--- START ---

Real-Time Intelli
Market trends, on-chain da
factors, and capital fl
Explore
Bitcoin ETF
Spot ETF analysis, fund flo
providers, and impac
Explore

--- END ---

Work item — The records above should be restated exactly, line for line.

Your solution —
Real-Time Intelli
Market trends, on-chain da
factors, and capital fl
Explore
Bitcoin ETF
Spot ETF analysis, fund flo
providers, and impac
Explore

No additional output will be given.